Tuesday, September 11, 2012

Singapore Joo Chiat Walk (9/11/2012)

Tuesday, September 11, 2012
Another day, another Lonely Planet Guide walk, the Joo Chiat Walk. Today I started by walking along the Singapore River.
Tan Si Chong Su Temple:
A clan temple built in 1876. It has become obvious that Singapore's population is mostly Chinese (75%), and that the wealthy traders of the early days not only built lavish temples, but performed large philanthropic works as well. The Tans were involved in public health care and setting up the first fresh water supply lines.
The Read Bridge:
Colorfully decorated, probably for the upcoming Mid-Autumn Festival.
There were decorated "floats" on the river as well:
As long as I was here, I stopped to see a few things we missed on our first trip to Singapore, like the sculpture "Fishing at Singapore River" (2004) Chern Lian Shan:
At the UOB Plaza, school girls:
At Merlion Park, the Merlion was back from holiday:
We had seen the Old Parliament, so here is the new and present Parliament House:
Completed in 1999, it is a contemporary take on classical architecture.
We had also seen the Old Supreme Court, and I tried to get sight of the new and present Supreme Court:
Completed in 2005, the disc-shaped structure is supposed to be the modern interpretation of a dome.

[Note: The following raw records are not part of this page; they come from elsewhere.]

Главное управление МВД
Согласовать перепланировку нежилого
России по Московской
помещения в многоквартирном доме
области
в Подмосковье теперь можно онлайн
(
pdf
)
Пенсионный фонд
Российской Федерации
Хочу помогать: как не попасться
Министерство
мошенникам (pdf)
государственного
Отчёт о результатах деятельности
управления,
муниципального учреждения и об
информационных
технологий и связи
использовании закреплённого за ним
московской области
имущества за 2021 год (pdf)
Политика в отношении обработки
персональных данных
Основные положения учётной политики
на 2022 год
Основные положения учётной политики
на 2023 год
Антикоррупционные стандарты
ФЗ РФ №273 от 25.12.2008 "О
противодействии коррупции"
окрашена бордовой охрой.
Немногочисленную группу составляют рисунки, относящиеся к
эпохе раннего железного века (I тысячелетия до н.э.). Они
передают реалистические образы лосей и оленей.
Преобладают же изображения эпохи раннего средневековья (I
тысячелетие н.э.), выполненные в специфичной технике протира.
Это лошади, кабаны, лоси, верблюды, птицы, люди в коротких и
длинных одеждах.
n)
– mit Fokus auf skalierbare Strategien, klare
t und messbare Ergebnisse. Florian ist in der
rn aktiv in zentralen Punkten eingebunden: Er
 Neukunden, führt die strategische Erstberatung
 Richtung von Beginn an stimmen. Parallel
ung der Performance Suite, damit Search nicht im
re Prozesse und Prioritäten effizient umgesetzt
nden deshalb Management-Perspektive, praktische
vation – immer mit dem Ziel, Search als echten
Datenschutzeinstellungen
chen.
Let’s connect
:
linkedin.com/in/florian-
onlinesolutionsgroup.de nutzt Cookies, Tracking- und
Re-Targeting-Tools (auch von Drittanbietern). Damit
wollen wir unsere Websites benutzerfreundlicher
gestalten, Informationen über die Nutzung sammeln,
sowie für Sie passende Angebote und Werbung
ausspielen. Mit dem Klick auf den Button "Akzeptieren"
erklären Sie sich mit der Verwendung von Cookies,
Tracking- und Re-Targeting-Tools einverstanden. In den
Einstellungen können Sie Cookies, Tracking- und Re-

At the City Hall MRT station, I took the East-West Line to Paya Lebar, and walked southward to take a left on Changi Road.
The Joo Chiat area is the heart of the Peranakan culture, the result of the early Chinese traders marrying Malay women. Known for ornate dress and architecture, with extra decorative elements in bright colors.
A pedestrian overpass:
Uh, oh! Better bring in the laundry before the rainstorm!
Geylang Serai market:
This is described as a traditional Southeast Asian market, but I think since the guidebook was written, it has gone the way of most Singapore hawkers, and was given a roof:
Vegetable stands:
The market was full of Muslims and most of the clothing stalls offered brightly colored and patterned tunics and long skirts or pants.

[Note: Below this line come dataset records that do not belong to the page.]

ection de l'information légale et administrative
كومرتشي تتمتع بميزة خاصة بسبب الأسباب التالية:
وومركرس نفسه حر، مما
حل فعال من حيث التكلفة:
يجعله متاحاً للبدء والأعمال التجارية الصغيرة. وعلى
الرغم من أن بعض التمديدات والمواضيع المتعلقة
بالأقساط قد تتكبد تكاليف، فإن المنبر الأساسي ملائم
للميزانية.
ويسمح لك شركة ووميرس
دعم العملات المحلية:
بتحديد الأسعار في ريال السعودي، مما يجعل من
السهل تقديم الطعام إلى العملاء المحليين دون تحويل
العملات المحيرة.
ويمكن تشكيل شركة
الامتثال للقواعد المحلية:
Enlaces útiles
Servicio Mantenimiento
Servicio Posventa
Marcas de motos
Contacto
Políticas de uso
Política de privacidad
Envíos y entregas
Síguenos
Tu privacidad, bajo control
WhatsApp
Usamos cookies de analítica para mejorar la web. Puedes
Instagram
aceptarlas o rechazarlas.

Followed Joo Chiat Road to Joo Chait Lane. At Tembeling Road, a bright shophouse:
Next to the Kuan Im Ting Temple:
Dedicated to Guanyin, the Goddess of Mercy, this temple actually serves followers of Buddhism, Taoism and Confucianism.
Yep, it's pouring rain again!
Koon Seng Road is lined with Peranakan-style terrace houses:
Known for stucco decorations, glazed tiles and swinging doors:
Corner of Koon Seng Road and Joo Chiat Road:
Farther down Joo Chiat Road, I took a right on East Coast Road and right on Ceylon Road to find the Sri Senpaga Vinayagar Temple:
A very well-maintained Hindu temple, we just missed a service of some sort according to another woman trying to get in, and the diaper-clad men were sweeping the floor of the main hall. A peek inside showed it was gorgeous, more so inside than outside. It serves the Ceylon Tamils (Asian Indians from what is now Sri Lanka).

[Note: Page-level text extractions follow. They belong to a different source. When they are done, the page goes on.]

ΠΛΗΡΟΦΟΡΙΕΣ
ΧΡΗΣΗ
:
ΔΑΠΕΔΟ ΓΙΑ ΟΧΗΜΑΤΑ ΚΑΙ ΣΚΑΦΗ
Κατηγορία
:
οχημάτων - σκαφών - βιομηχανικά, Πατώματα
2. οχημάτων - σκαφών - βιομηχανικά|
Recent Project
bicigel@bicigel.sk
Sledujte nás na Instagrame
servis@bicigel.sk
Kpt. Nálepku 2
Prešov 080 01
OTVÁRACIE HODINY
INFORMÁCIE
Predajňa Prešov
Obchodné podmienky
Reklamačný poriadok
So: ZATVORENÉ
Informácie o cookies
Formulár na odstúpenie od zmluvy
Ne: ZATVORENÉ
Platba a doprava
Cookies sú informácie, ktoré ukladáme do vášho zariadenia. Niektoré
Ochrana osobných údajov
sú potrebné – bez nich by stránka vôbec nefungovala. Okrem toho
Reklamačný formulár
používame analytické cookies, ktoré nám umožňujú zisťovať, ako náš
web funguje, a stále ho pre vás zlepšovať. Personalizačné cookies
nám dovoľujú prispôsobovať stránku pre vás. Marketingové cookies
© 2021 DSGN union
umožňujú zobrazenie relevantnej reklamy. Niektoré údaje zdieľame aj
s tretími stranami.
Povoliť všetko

Farther down Ceylon Road is St. Hilda's Anglican Church:
Founded in 1934, built in 1949.
Returning to East Coast Road and heading north past Joo Chiat Road, there is a short dead-end road with small terrace houses:
One owner tiled his handrail:
After the next block on East Coast Road, the Church of the Holy Family:
This Roman Catholic Church was established in 1902, and this building completed in 1999.
It is noted for its 16-panel stained glass window over the altar:
Walked down Chapel Road to Marine Parade Road to see the bungalows that once fronted the sea:
Even though I know the term "bungalow" does not refer to little one-story houses, I did not see the Bangalore-inspired two-story homes usually in mock-Tudor style. This area is now nearly 1/2 mile from the sea due to land reclamation.
Left on Still Road, past the former Grand Hotel:
Completed in 1920 as a mansion for the many wives of a wealthy cattle merchant Moona Kadir Sultan, it was briefly a hotel in the 1950s. The property was cut in half in 1973 by the construction of Still Road.
Back on East Coast Road, the Katong Antique House:
A tiny shop overseen by a tiny old lady, full of Peranakan clothing, furniture, ceramics, jewelry, etc. More of a museum than a shop.
I returned to the Paya Lebar MRT station along Joo Chiat Road.
I had to take a photo of a neat and clean hardware shop:
The shophouses of Singapore were by law required to have an arcade built in and continuous with its neighbors to create a "five-foot way" for pedestrians:
Many shops fill this area with their wares, though, and in Joo Chiat it appeared there was another five-foot-way to the outside used as a sidewalk:
This ends the exploration of Singapore.